Expedition mode needs more - multi-plan decomposition tooling, an orchestration layer for worktree and agent management, maybe a progress dashboard. Browser testing integration if the work involves UX verification.

I’ve been building these tools incrementally, and they’re not done. The methodology is ahead of the implementation.

The tooling landscape is still emerging. For implementation, I use Claude Code daily - it handles Errand and Excursion mode work well. I’ve experimented with Pi, and there are others - Cursor, Codex, the list grows monthly.

Orchestration is less mature. GasTown is interesting - a framework for coordinating multiple agents. I’ve been building a custom Claude Code plugin that handles planning facilitation and orchestration, spawning multiple Claude Code instances across git worktrees. It works, mostly. The missing piece is monitoring - a decent UI for watching what the agents are doing, which is next on the roadmap.

Open questions remain.

How to handle failures mid-execution in parallel mode? An agent hits a wall - does the orchestration stop everything, notify the human, try to recover?

What’s the right plan granularity for parallelization? Too coarse and the throughput gains disappear. Too fine and the coordination overhead dominates.

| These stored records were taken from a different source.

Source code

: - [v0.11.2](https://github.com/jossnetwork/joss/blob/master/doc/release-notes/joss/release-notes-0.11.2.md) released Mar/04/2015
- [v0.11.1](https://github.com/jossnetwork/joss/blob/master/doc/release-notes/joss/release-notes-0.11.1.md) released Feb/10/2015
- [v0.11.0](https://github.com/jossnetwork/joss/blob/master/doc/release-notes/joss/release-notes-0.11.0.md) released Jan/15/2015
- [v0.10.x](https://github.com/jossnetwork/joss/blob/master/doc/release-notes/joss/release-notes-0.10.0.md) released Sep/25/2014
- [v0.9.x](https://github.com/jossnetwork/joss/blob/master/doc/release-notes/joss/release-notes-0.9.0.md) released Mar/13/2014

How to communicate progress to clients during autonomous execution? The work is happening, but the developer isn’t actively doing it. How does that translate to status updates and expectations?

How to price this work? I’ve been tracking wall hours - my time - versus machine hours - agent time - via Claude Code hooks that feed into a custom billing system. The goal is a leverage ratio above 1.5, meaning the agents work more hours than I do. Currently I bill by wall hour or fixed per project, but I’m thinking about how machine time fits into the equation. The time I spend is mostly planning and verification. The work that happens is mostly agent-hours. What’s the fair exchange?

I don’t have answers to these yet. The methodology is a working hypothesis - a way of naming what I’ve been doing so I can examine it, refine it, share it. Expedition, Excursion, Errand. Plan deeply when the scope demands it, parallelize when the structure allows it, iterate when the work is small.

The leverage is real. The details are still evolving.